*PROVIDED TEXT*.

________

The embodiments of the present disclosure have been described above. The above description is exemplary and not exhaustive, and is not limited to the disclosed embodiments. Many modifications and changes will be apparent to those of ordinary skill in the art without departing from the scope and spirit of the described embodiments. The selection of terms used herein is intended to best explain the principles, practical applications, or technical improvements of the technologies in the market of the embodiments, or to enable other ordinary skilled in the art to understand the embodiments disclosed herein.

The following lists some example implementations of the present disclosure.

Example 1

A model evaluation method, including:

    • based on a user input indicating a selection of an evaluation strategy for evaluating a target model from a plurality of evaluation strategies, sending a request for executing the selected evaluation strategy, where the plurality of evaluation strategies are published on a strategy system, and the strategy system is configured to: create a strategy file of the evaluation strategy, where the strategy file is stored in a database; set a dependency required for executing the evaluation strategy; and publish the evaluation strategy to a strategy service in the strategy system; and
    • obtaining an execution result of the request, where the execution result includes at least an evaluation result of the target model.

________

*DATASET EXTRACT*.

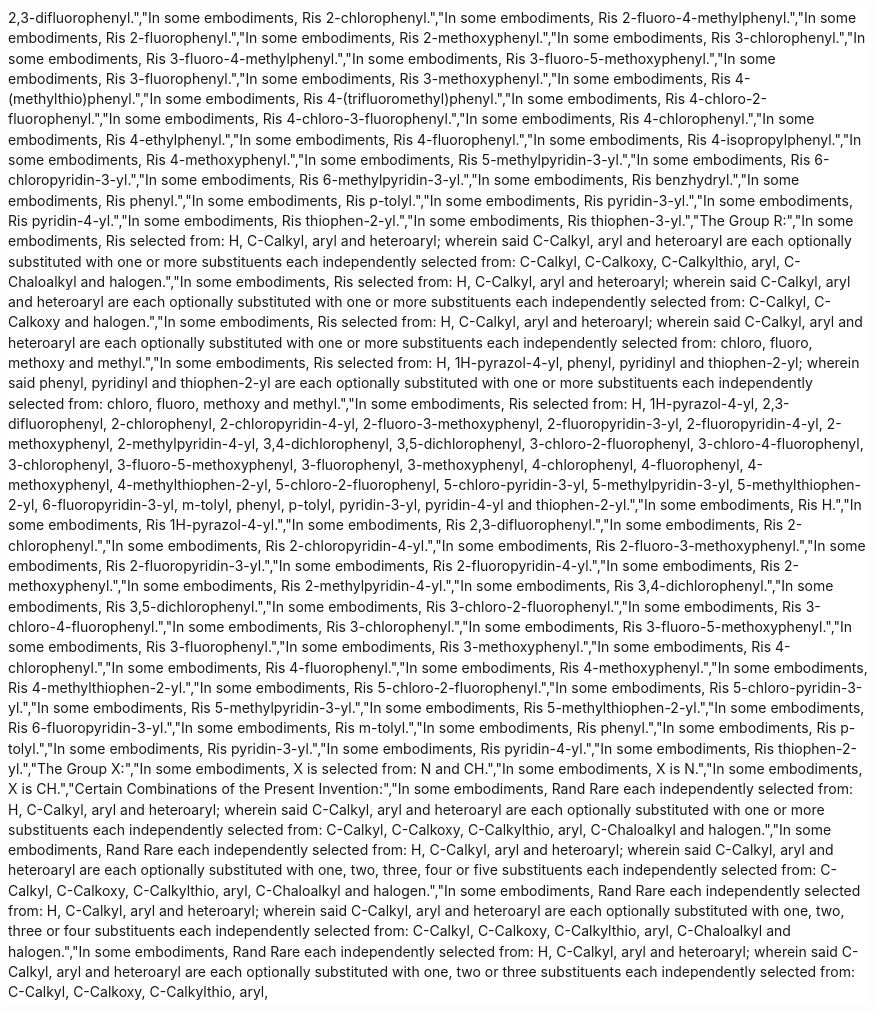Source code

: 2,3-difluorophenyl.","In some embodiments, Ris 2-chlorophenyl.","In some embodiments, Ris 2-fluoro-4-methylphenyl.","In some embodiments, Ris 2-fluorophenyl.","In some embodiments, Ris 2-methoxyphenyl.","In some embodiments, Ris 3-chlorophenyl.","In some embodiments, Ris 3-fluoro-4-methylphenyl.","In some embodiments, Ris 3-fluoro-5-methoxyphenyl.","In some embodiments, Ris 3-fluorophenyl.","In some embodiments, Ris 3-methoxyphenyl.","In some embodiments, Ris 4-(methylthio)phenyl.","In some embodiments, Ris 4-(trifluoromethyl)phenyl.","In some embodiments, Ris 4-chloro-2-fluorophenyl.","In some embodiments, Ris 4-chloro-3-fluorophenyl.","In some embodiments, Ris 4-chlorophenyl.","In some embodiments, Ris 4-ethylphenyl.","In some embodiments, Ris 4-fluorophenyl.","In some embodiments, Ris 4-isopropylphenyl.","In some embodiments, Ris 4-methoxyphenyl.","In some embodiments, Ris 5-methylpyridin-3-yl.","In some embodiments, Ris 6-chloropyridin-3-yl.","In some embodiments, Ris 6-methylpyridin-3-yl.","In some embodiments, Ris benzhydryl.","In some embodiments, Ris phenyl.","In some embodiments, Ris p-tolyl.","In some embodiments, Ris pyridin-3-yl.","In some embodiments, Ris pyridin-4-yl.","In some embodiments, Ris thiophen-2-yl.","In some embodiments, Ris thiophen-3-yl.","The Group R:","In some embodiments, Ris selected from: H, C-Calkyl, aryl and heteroaryl; wherein said C-Calkyl, aryl and heteroaryl are each optionally substituted with one or more substituents each independently selected from: C-Calkyl, C-Calkoxy, C-Calkylthio, aryl, C-Chaloalkyl and halogen.","In some embodiments, Ris selected from: H, C-Calkyl, aryl and heteroaryl; wherein said C-Calkyl, aryl and heteroaryl are each optionally substituted with one or more substituents each independently selected from: C-Calkyl, C-Calkoxy and halogen.","In some embodiments, Ris selected from: H, C-Calkyl, aryl and heteroaryl; wherein said C-Calkyl, aryl and heteroaryl are each optionally substituted with one or more substituents each independently selected from: chloro, fluoro, methoxy and methyl.","In some embodiments, Ris selected from: H, 1H-pyrazol-4-yl, phenyl, pyridinyl and thiophen-2-yl; wherein said phenyl, pyridinyl and thiophen-2-yl are each optionally substituted with one or more substituents each independently selected from: chloro, fluoro, methoxy and methyl.","In some embodiments, Ris selected from: H, 1H-pyrazol-4-yl, 2,3-difluorophenyl, 2-chlorophenyl, 2-chloropyridin-4-yl, 2-fluoro-3-methoxyphenyl, 2-fluoropyridin-3-yl, 2-fluoropyridin-4-yl, 2-methoxyphenyl, 2-methylpyridin-4-yl, 3,4-dichlorophenyl, 3,5-dichlorophenyl, 3-chloro-2-fluorophenyl, 3-chloro-4-fluorophenyl, 3-chlorophenyl, 3-fluoro-5-methoxyphenyl, 3-fluorophenyl, 3-methoxyphenyl, 4-chlorophenyl, 4-fluorophenyl, 4-methoxyphenyl, 4-methylthiophen-2-yl, 5-chloro-2-fluorophenyl, 5-chloro-pyridin-3-yl, 5-methylpyridin-3-yl, 5-methylthiophen-2-yl, 6-fluoropyridin-3-yl, m-tolyl, phenyl, p-tolyl, pyridin-3-yl, pyridin-4-yl and thiophen-2-yl.","In some embodiments, Ris H.","In some embodiments, Ris 1H-pyrazol-4-yl.","In some embodiments, Ris 2,3-difluorophenyl.","In some embodiments, Ris 2-chlorophenyl.","In some embodiments, Ris 2-chloropyridin-4-yl.","In some embodiments, Ris 2-fluoro-3-methoxyphenyl.","In some embodiments, Ris 2-fluoropyridin-3-yl.","In some embodiments, Ris 2-fluoropyridin-4-yl.","In some embodiments, Ris 2-methoxyphenyl.","In some embodiments, Ris 2-methylpyridin-4-yl.","In some embodiments, Ris 3,4-dichlorophenyl.","In some embodiments, Ris 3,5-dichlorophenyl.","In some embodiments, Ris 3-chloro-2-fluorophenyl.","In some embodiments, Ris 3-chloro-4-fluorophenyl.","In some embodiments, Ris 3-chlorophenyl.","In some embodiments, Ris 3-fluoro-5-methoxyphenyl.","In some embodiments, Ris 3-fluorophenyl.","In some embodiments, Ris 3-methoxyphenyl.","In some embodiments, Ris 4-chlorophenyl.","In some embodiments, Ris 4-fluorophenyl.","In some embodiments, Ris 4-methoxyphenyl.","In some embodiments, Ris 4-methylthiophen-2-yl.","In some embodiments, Ris 5-chloro-2-fluorophenyl.","In some embodiments, Ris 5-chloro-pyridin-3-yl.","In some embodiments, Ris 5-methylpyridin-3-yl.","In some embodiments, Ris 5-methylthiophen-2-yl.","In some embodiments, Ris 6-fluoropyridin-3-yl.","In some embodiments, Ris m-tolyl.","In some embodiments, Ris phenyl.","In some embodiments, Ris p-tolyl.","In some embodiments, Ris pyridin-3-yl.","In some embodiments, Ris pyridin-4-yl.","In some embodiments, Ris thiophen-2-yl.","The Group X:","In some embodiments, X is selected from: N and CH.","In some embodiments, X is N.","In some embodiments, X is CH.","Certain Combinations of the Present Invention:","In some embodiments, Rand Rare each independently selected from: H, C-Calkyl, aryl and heteroaryl; wherein said C-Calkyl, aryl and heteroaryl are each optionally substituted with one or more substituents each independently selected from: C-Calkyl, C-Calkoxy, C-Calkylthio, aryl, C-Chaloalkyl and halogen.","In some embodiments, Rand Rare each independently selected from: H, C-Calkyl, aryl and heteroaryl; wherein said C-Calkyl, aryl and heteroaryl are each optionally substituted with one, two, three, four or five substituents each independently selected from: C-Calkyl, C-Calkoxy, C-Calkylthio, aryl, C-Chaloalkyl and halogen.","In some embodiments, Rand Rare each independently selected from: H, C-Calkyl, aryl and heteroaryl; wherein said C-Calkyl, aryl and heteroaryl are each optionally substituted with one, two, three or four substituents each independently selected from: C-Calkyl, C-Calkoxy, C-Calkylthio, aryl, C-Chaloalkyl and halogen.","In some embodiments, Rand Rare each independently selected from: H, C-Calkyl, aryl and heteroaryl; wherein said C-Calkyl, aryl and heteroaryl are each optionally substituted with one, two or three substituents each independently selected from: C-Calkyl, C-Calkoxy, C-Calkylthio, aryl,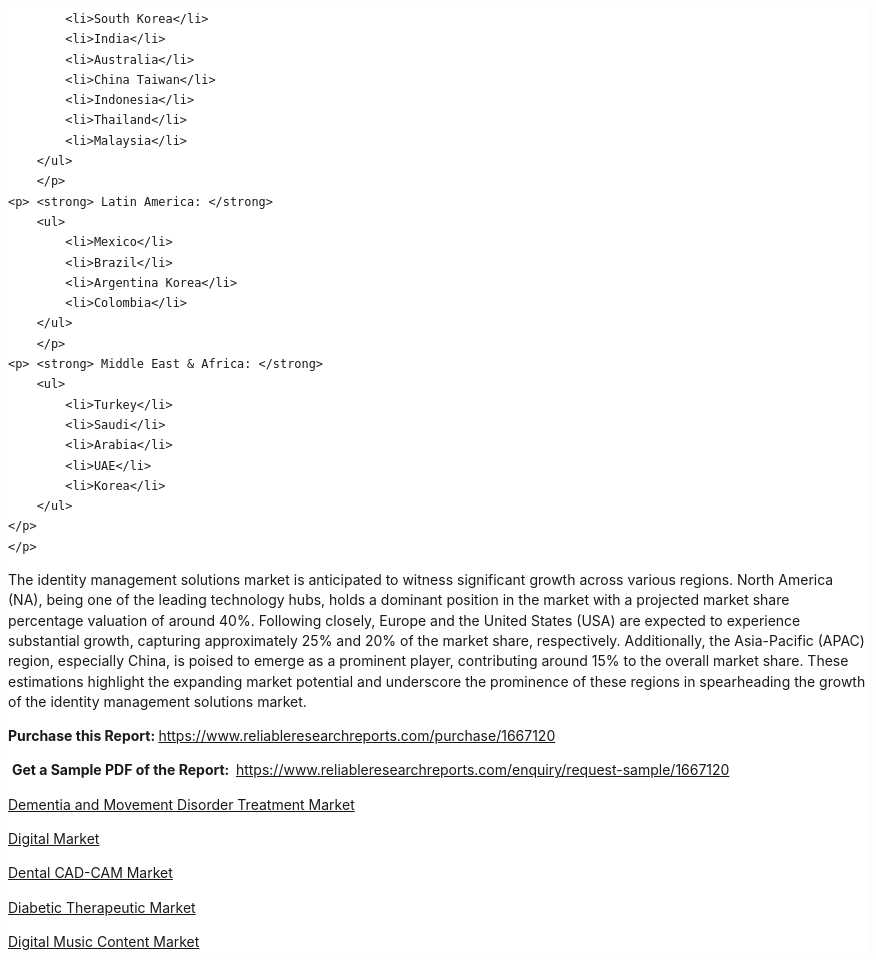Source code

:             <li>South Korea</li>
            <li>India</li>
            <li>Australia</li>
            <li>China Taiwan</li>
            <li>Indonesia</li>
            <li>Thailand</li>
            <li>Malaysia</li>
        </ul>
        </p> 
    <p> <strong> Latin America: </strong>
        <ul>
            <li>Mexico</li>
            <li>Brazil</li>
            <li>Argentina Korea</li>
            <li>Colombia</li>
        </ul>
        </p> 
    <p> <strong> Middle East & Africa: </strong>
        <ul>
            <li>Turkey</li>
            <li>Saudi</li>
            <li>Arabia</li>
            <li>UAE</li>
            <li>Korea</li>
        </ul>
    </p>
    </p>
<p><p>The identity management solutions market is anticipated to witness significant growth across various regions. North America (NA), being one of the leading technology hubs, holds a dominant position in the market with a projected market share percentage valuation of around 40%. Following closely, Europe and the United States (USA) are expected to experience substantial growth, capturing approximately 25% and 20% of the market share, respectively. Additionally, the Asia-Pacific (APAC) region, especially China, is poised to emerge as a prominent player, contributing around 15% to the overall market share. These estimations highlight the expanding market potential and underscore the prominence of these regions in spearheading the growth of the identity management solutions market.</p></p>
<p><strong>Purchase this Report: </strong><a href="https://www.reliableresearchreports.com/purchase/1667120">https://www.reliableresearchreports.com/purchase/1667120</a></p>
<p>&nbsp;<strong>Get a Sample PDF of the Report:&nbsp;&nbsp;</strong><a href="https://www.reliableresearchreports.com/enquiry/request-sample/1667120">https://www.reliableresearchreports.com/enquiry/request-sample/1667120</a></p>
<p><strong></strong></p>
<p><p><a href="https://www.linkedin.com/pulse/global-dementia-movement-disorder-treatment-market-size-rg7fe?trackingId=0cYpIUZgSt6cbVKHQtKACQ%3D%3D">Dementia and Movement Disorder Treatment Market</a></p><p><a href="https://www.linkedin.com/pulse/digital-market-size-growing-forecasted-period-from-2024-3ysee?trackingId=6cEmkVNZRMa930XECSwRcw%3D%3D">Digital Market</a></p><p><a href="https://www.linkedin.com/pulse/dental-cad-cam-market-provides-comprehensive-analysis-including-oqsee?trackingId=7kYBPTxhR82oBJz1xzKnZw%3D%3D">Dental CAD-CAM Market</a></p><p><a href="https://www.linkedin.com/pulse/diabetic-therapeutic-market-size-growth-outlook-from-2024-9kz6e?trackingId=UC6nQH9eT%2FS4bE5J%2ByEAMg%3D%3D">Diabetic Therapeutic Market</a></p><p><a href="https://www.linkedin.com/pulse/digital-music-content-market-research-report-unlocks-analysis-47hbe?trackingId=N5p791iGSEqtAO7XU%2BFIyw%3D%3D">Digital Music Content Market</a></p></p>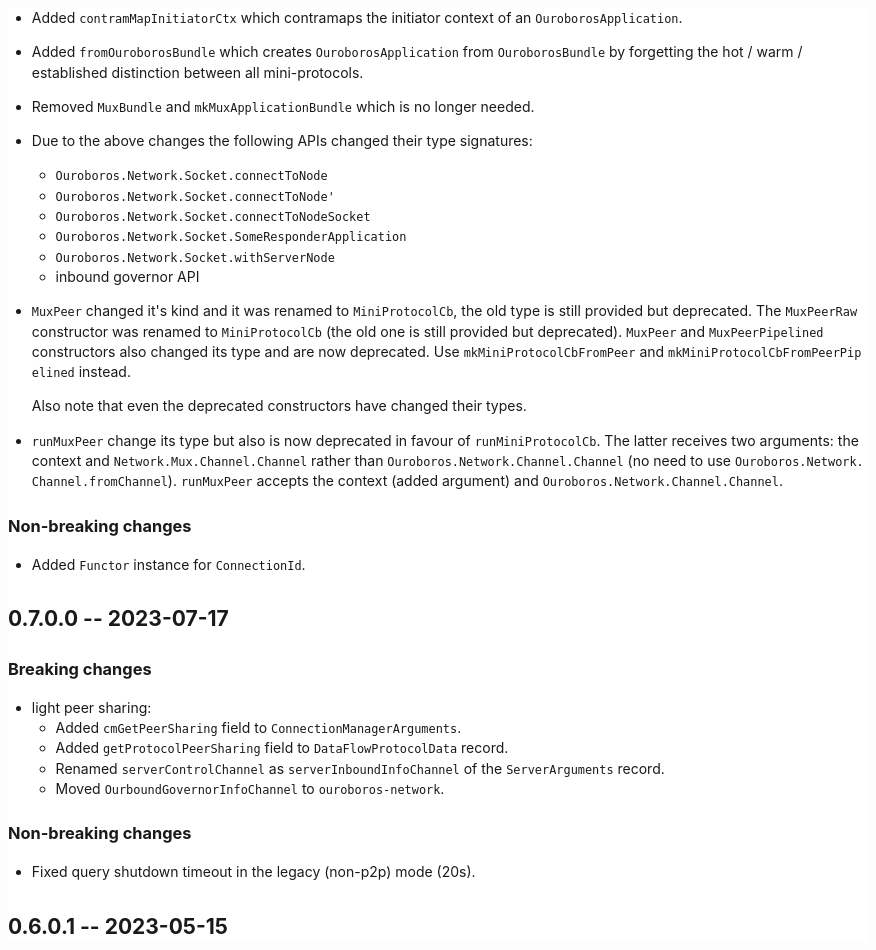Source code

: * Added `contramMapInitiatorCtx` which contramaps the initiator context of an
  `OuroborosApplication`.

* Added `fromOuroborosBundle` which creates `OuroborosApplication` from
  `OuroborosBundle` by forgetting the hot / warm / established distinction
  between all mini-protocols.

* Removed `MuxBundle` and `mkMuxApplicationBundle` which is no longer needed.

* Due to the above changes the following APIs changed their type signatures:

  - `Ouroboros.Network.Socket.connectToNode`
  - `Ouroboros.Network.Socket.connectToNode'`
  - `Ouroboros.Network.Socket.connectToNodeSocket`
  - `Ouroboros.Network.Socket.SomeResponderApplication`
  - `Ouroboros.Network.Socket.withServerNode`
  - inbound governor API

* `MuxPeer` changed it's kind and it was renamed to `MiniProtocolCb`, the old
  type is still provided but deprecated.  The `MuxPeerRaw` constructor was
  renamed to `MiniProtocolCb` (the old one is still provided but deprecated).
  `MuxPeer` and `MuxPeerPipelined` constructors also changed its type and are
  now deprecated.  Use `mkMiniProtocolCbFromPeer` and
  `mkMiniProtocolCbFromPeerPipelined` instead.

  Also note that even the deprecated constructors have changed their types.

* `runMuxPeer` change its type but also is now deprecated in favour of `runMiniProtocolCb`.  The latter
  receives two arguments: the context and `Network.Mux.Channel.Channel` rather
  than `Ouroboros.Network.Channel.Channel` (no need to use
  `Ouroboros.Network.Channel.fromChannel`).  `runMuxPeer` accepts the context (added argument) and
  `Ouroboros.Network.Channel.Channel`.

### Non-breaking changes

* Added `Functor` instance for `ConnectionId`.

## 0.7.0.0 -- 2023-07-17

### Breaking changes

* light peer sharing:
  * Added `cmGetPeerSharing` field to `ConnectionManagerArguments`.
  * Added `getProtocolPeerSharing` field to `DataFlowProtocolData` record.
  * Renamed `serverControlChannel` as `serverInboundInfoChannel` of the `ServerArguments` record.
  * Moved `OurboundGovernorInfoChannel` to `ouroboros-network`.

### Non-breaking changes

* Fixed query shutdown timeout in the legacy (non-p2p) mode (20s).

## 0.6.0.1 -- 2023-05-15
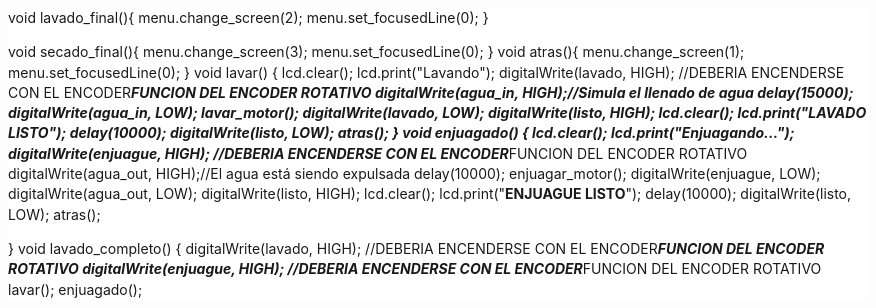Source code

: void lavado_final(){
  menu.change_screen(2);
  menu.set_focusedLine(0);
  }

void secado_final(){
  menu.change_screen(3);
  menu.set_focusedLine(0);
  }
void atras(){
  menu.change_screen(1);
  menu.set_focusedLine(0);
}
void lavar() {
  lcd.clear();
  lcd.print("Lavando");
  digitalWrite(lavado, HIGH); //DEBERIA ENCENDERSE CON EL ENCODER***FUNCION DEL ENCODER ROTATIVO
  digitalWrite(agua_in, HIGH);//Simula el llenado de agua
  delay(15000);
  digitalWrite(agua_in, LOW);
  lavar_motor();
  digitalWrite(lavado, LOW);
  digitalWrite(listo, HIGH);
  lcd.clear();
  lcd.print("**LAVADO LISTO**");
  delay(10000);
  digitalWrite(listo, LOW);
  atras();
}
void enjuagado() {
  lcd.clear();
  lcd.print("Enjuagando...");
  digitalWrite(enjuague, HIGH); //DEBERIA ENCENDERSE CON EL ENCODER***FUNCION DEL ENCODER ROTATIVO
  digitalWrite(agua_out, HIGH);//El agua está siendo expulsada
  delay(10000);
  enjuagar_motor();
  digitalWrite(enjuague, LOW);
  digitalWrite(agua_out, LOW);
  digitalWrite(listo, HIGH);
  lcd.clear();
  lcd.print("**ENJUAGUE LISTO**");
  delay(10000);
  digitalWrite(listo, LOW);
  atras();


}
void lavado_completo() {
  digitalWrite(lavado, HIGH); //DEBERIA ENCENDERSE CON EL ENCODER***FUNCION DEL ENCODER ROTATIVO
  digitalWrite(enjuague, HIGH); //DEBERIA ENCENDERSE CON EL ENCODER***FUNCION DEL ENCODER ROTATIVO
  lavar();
  enjuagado();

________

*EXERCISES TO COMPLETE*.
[1] In the patent excerpt, list each thing the strategy system is configured to do.
[2] Summarize the patent excerpt in two sentences.
[3] Answer each question from the patent excerpt.
(a) How does the excerpt characterize the description of the embodiments?
(b) Where is the strategy file stored?
(c) What does the execution result include at least?
The material shown above is separate from the patent excerpt.

*SOLVED TASKS*.
[1]
- Create a strategy file of the evaluation strategy, stored in a database
- Set a dependency required for executing the evaluation strategy
- Publish the evaluation strategy to a strategy service in the strategy system

[2] The described embodiments are exemplary rather than exhaustive, and modifications may be made without departing from their scope and spirit. In one example implementation, a model evaluation method sends a request to execute an evaluation strategy that a user selected from strategies published on a strategy system, then obtains an execution result that includes at least an evaluation result of the target model.

[3]
(a) As exemplary and not exhaustive.
(b) In a database.
(c) An evaluation result of the target model.